REQUIRED ACTIONS
a) Decide whether each statement about the jury duty thread below agrees with it: (i) SENC says that law-abiding citizens rarely stand accused; (ii) barry richardson says he wanted to be sent home; (iii) Schroedc accepts that everyone is entitled to the best defense they can get. Answer yes or no for each and quote the words from the thread that settle it.
b) Carry on the jury duty thread below, starting from the point where it stops.

DOCUMENT EXTRACT
********************
Suppose it's your court case. You stand accused, and the only people who have control of you fate is a jury of your peers...
Except they were all sent home. Guess who's left.

Reactions: Agree 1


----------



## SENC (Feb 26, 2015)

Agre


Brink said:


> I don't understand, why does everyone want to get sent home?
> Granted, jury duty isn't a vacation, but there are far less pleasant things the government can send you to do.
> 
> Suppose it's your court case. You stand accused, and the only people who have control of you fate is a jury of your peers...
> Except they were all sent home. Guess who's left.


Agree in concept, but law abiding citizens (my peers) rarely stand accused.

Reactions: Agree 1


----------



## manbuckwal (Feb 26, 2015)

SENC said:


> Agre
> 
> Agree in concept, but law abiding citizens (my peers) rarely stand accused.




Except........Tony accusses you all the time


----------



## barry richardson (Feb 26, 2015)

Brink said:


> I don't understand, why does everyone want to get sent home?
> Granted, jury duty isn't a vacation, but there are far less pleasant things the government can send you to do.
> 
> Suppose it's your court case. You stand accused, and the only people who have control of you fate is a jury of your peers...
> Except they were all sent home. Guess who's left.


Didn't necessarily want to get sent home, it was going to be a very interesting case, the charges were armed robbery/rape and a couple of others. I just knew I was wasting my time cause based on my "world view" (Life is tough, it's tougher if your stupid) no defense attorney would have me...

Reactions: Agree 1


----------



## Schroedc (Feb 26, 2015)

I think my issue with jury trials is that instead of the straight up facts it always seems to come down to who can do the better job finding legal loopholes or interpretation as a way to get to the final outcome. I understand everyone is entitled to the best defense they can get but if it comes down to "Yes my client shot that dude but since the officer had his shoes tied in a manner that was inconsistent with the published policy manual so he shouldn't have been on patrol and therefore had no legal standing to arrest my client so you have to let him go" that's what drives me nuts.

Reactions: Agree 2


----------



## kweinert (Feb 26, 2015)




----------



## Kevin (Feb 26, 2015)
********************
[Source data]

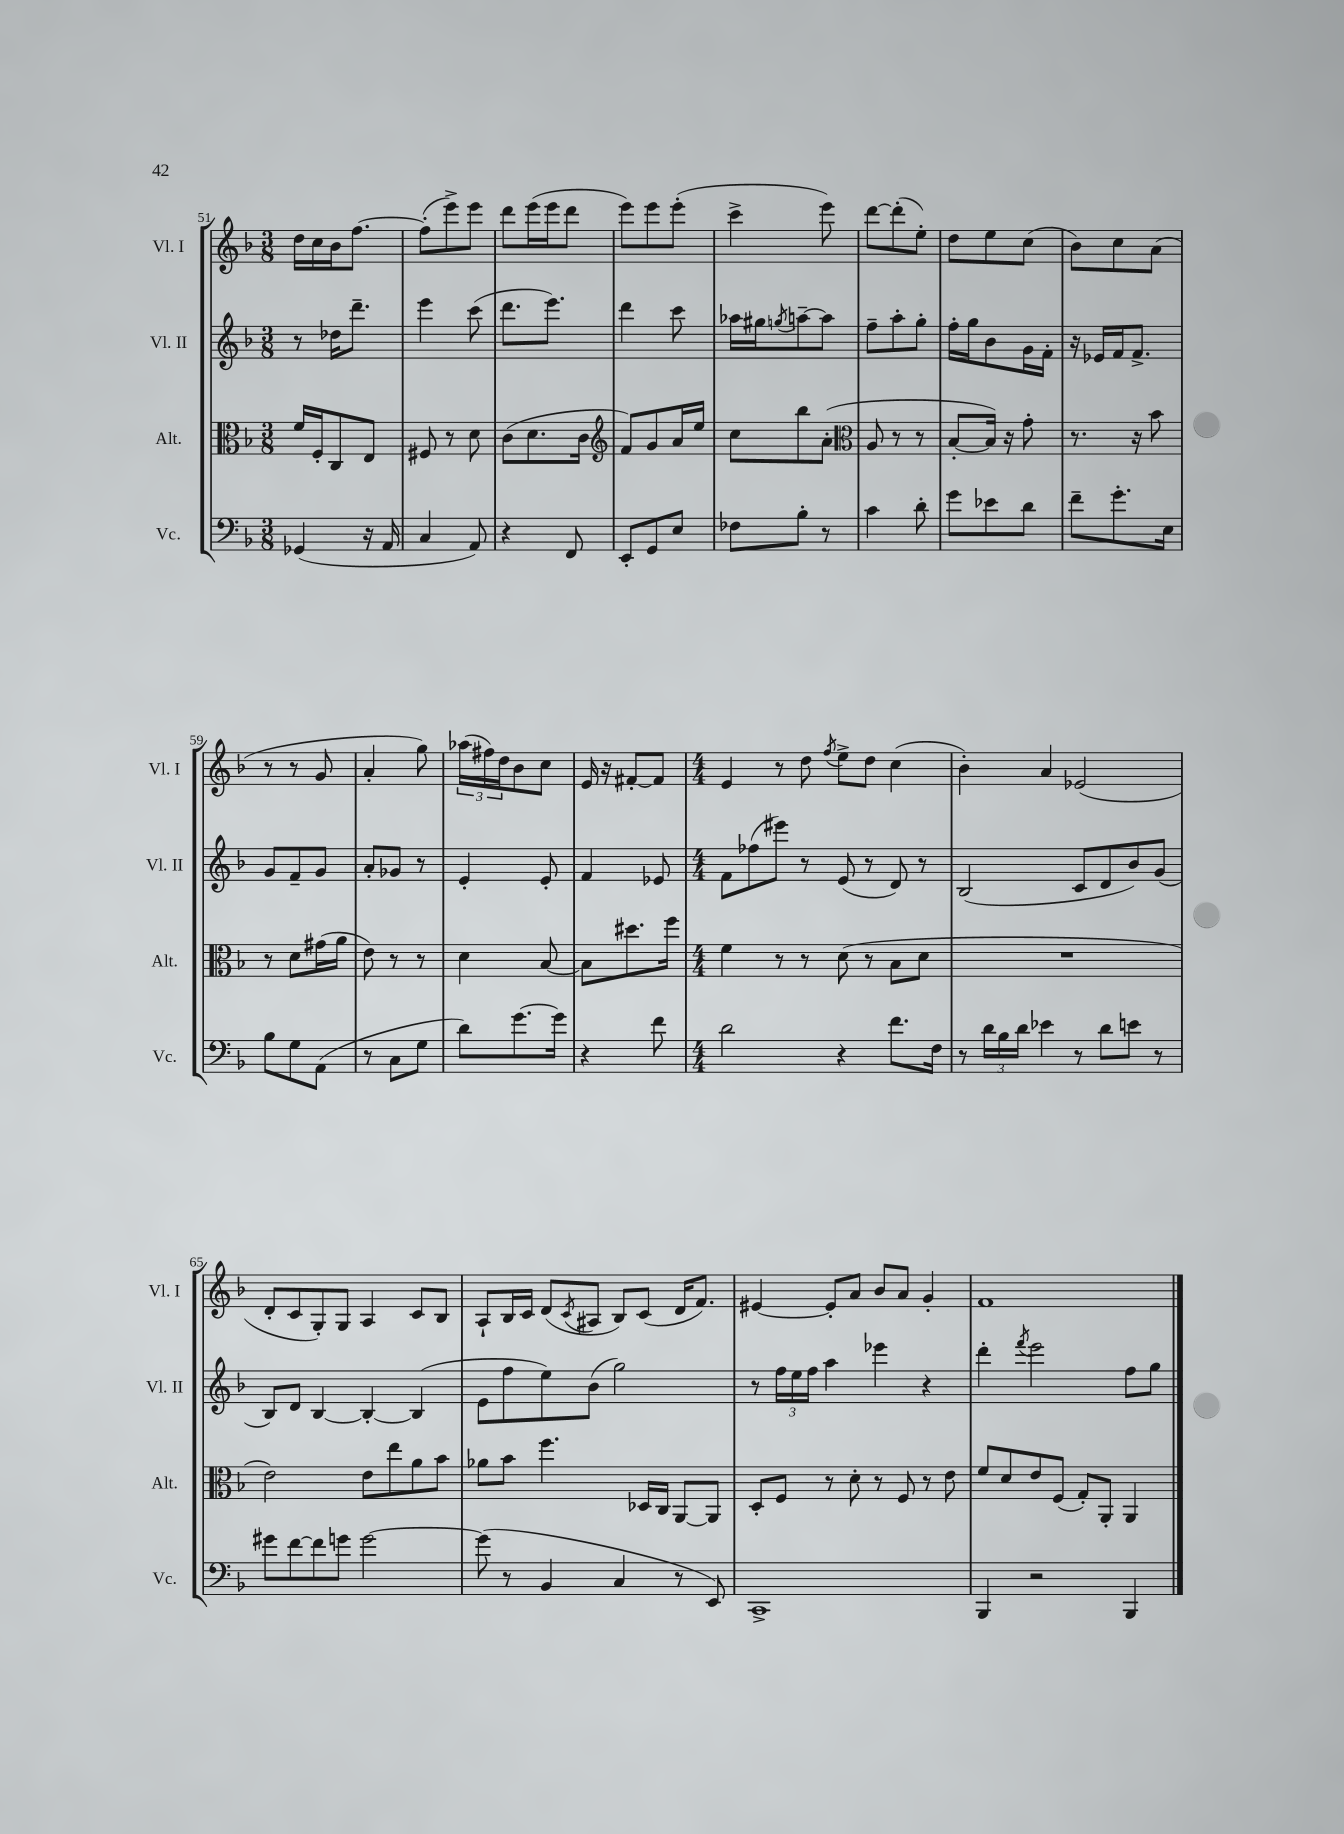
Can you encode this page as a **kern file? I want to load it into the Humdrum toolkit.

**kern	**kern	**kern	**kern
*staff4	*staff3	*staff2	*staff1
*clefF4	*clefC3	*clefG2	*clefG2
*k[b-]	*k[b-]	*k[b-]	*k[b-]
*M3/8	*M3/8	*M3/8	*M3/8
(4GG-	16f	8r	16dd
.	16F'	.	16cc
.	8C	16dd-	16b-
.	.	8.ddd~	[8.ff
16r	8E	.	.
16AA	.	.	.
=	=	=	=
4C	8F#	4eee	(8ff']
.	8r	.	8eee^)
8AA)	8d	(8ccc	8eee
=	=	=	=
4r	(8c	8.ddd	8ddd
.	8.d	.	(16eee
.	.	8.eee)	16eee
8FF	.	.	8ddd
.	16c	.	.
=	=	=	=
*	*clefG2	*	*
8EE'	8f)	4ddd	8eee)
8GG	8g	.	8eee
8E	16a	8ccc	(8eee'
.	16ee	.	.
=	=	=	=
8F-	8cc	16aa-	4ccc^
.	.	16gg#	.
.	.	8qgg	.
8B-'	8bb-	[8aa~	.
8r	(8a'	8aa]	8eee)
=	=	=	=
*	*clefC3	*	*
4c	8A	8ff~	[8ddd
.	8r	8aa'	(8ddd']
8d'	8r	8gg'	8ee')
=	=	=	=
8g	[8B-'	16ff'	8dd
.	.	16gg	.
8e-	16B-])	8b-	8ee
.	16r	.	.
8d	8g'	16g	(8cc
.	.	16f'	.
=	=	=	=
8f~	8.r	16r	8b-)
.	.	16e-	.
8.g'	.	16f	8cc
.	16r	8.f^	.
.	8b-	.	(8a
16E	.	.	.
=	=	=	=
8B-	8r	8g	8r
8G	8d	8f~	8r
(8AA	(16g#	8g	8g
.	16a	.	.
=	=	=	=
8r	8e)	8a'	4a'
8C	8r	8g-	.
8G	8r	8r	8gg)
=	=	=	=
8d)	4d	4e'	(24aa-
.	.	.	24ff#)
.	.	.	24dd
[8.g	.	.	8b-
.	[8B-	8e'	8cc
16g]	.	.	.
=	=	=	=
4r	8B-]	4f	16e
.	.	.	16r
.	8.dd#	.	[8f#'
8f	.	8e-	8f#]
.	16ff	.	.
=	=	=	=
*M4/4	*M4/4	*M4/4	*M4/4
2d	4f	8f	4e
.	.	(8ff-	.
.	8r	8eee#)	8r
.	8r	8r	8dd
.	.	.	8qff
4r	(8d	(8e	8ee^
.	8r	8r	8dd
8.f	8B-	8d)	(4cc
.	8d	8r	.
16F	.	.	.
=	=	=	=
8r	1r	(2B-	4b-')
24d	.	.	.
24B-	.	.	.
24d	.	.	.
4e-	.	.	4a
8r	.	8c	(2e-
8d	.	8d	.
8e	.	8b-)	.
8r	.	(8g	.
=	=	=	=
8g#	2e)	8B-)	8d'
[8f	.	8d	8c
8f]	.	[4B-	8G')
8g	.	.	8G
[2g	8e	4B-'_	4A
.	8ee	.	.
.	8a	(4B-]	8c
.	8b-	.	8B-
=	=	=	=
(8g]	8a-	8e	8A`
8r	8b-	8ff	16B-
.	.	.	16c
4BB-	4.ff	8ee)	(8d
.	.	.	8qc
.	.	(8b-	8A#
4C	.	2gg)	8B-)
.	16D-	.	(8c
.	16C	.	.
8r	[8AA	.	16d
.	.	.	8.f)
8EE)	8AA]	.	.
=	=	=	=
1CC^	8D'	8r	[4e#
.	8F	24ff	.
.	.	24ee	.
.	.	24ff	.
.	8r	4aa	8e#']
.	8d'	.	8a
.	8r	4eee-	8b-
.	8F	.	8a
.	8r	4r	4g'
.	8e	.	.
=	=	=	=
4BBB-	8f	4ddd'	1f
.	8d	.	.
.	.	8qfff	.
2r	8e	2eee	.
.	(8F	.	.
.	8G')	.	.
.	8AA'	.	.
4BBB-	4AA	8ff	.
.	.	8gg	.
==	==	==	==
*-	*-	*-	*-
********************
OUTPUTS
a)
(i) Yes: "law abiding citizens (my peers) rarely stand accused."
(ii) No: "Didn't necessarily want to get sent home"
(iii) Yes: "I understand everyone is entitled to the best defense they can get"

b)
Schroedc said:


> I think the next time I get called for jury duty I'll just wear a mini skirt and heels and see how long they keep me there



Lawyers and politicians are cut from the same cloth. You wear that and you'll end up in a broom closet full of salivating wide-eyed attorneys. And Henry will be their leader.

Reactions: Funny 1


----------



## Kevin (Feb 26, 2015)

Schroedc said:


> I think my issue with jury trials



IMO the biggest issue with juries is that they have been dumbed down enough as citizens, they fail to realize that the judge is not god and what he says doesn't matter one iota. When both sides have given their closing argument (don't even get me started on that) the judge gives the jury "their instructions". He tells them his version of "the law" and the jury decides guilt or innocence based on the fact that were presented. But as you said the jury never gets to hear all the facts, but only what the judge has determined what should and shouldn't be submitted into evidence.

However, back to what I think is the biggest flaw in today's juries: they don't realize that they are not only therr to judge the facts of a case, but also to try the law itself, and if they deem that law is not in the best interest of OUR society they can nullify that law and set the defendant free even if the facts prove he violated a certain law. In American jurisprudence this is called jury nullification, but it takes a "fully informed jury" to carry out that grave responsibility.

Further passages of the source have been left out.